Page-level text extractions
* * * *

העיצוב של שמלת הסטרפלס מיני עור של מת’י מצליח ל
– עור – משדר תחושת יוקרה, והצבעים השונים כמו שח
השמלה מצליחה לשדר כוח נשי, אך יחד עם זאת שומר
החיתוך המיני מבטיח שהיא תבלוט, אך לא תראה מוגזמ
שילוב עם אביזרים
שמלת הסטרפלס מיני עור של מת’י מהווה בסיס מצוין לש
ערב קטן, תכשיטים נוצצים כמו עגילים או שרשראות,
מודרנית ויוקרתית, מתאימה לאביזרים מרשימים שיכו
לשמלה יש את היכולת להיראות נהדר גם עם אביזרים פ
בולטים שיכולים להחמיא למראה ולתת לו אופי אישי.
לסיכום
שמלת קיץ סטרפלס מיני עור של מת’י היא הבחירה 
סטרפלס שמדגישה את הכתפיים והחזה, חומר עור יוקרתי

* * * *

TASK STATEMENT
The response should consist of all the entries, copied without any alteration.

OUTPUT BELOW
העיצוב של שמלת הסטרפלס מיני עור של מת’י מצליח ל
– עור – משדר תחושת יוקרה, והצבעים השונים כמו שח
השמלה מצליחה לשדר כוח נשי, אך יחד עם זאת שומר
החיתוך המיני מבטיח שהיא תבלוט, אך לא תראה מוגזמ
שילוב עם אביזרים
שמלת הסטרפלס מיני עור של מת’י מהווה בסיס מצוין לש
ערב קטן, תכשיטים נוצצים כמו עגילים או שרשראות,
מודרנית ויוקרתית, מתאימה לאביזרים מרשימים שיכו
לשמלה יש את היכולת להיראות נהדר גם עם אביזרים פ
בולטים שיכולים להחמיא למראה ולתת לו אופי אישי.
לסיכום
שמלת קיץ סטרפלס מיני עור של מת’י היא הבחירה 
סטרפלס שמדגישה את הכתפיים והחזה, חומר עור יוקרתי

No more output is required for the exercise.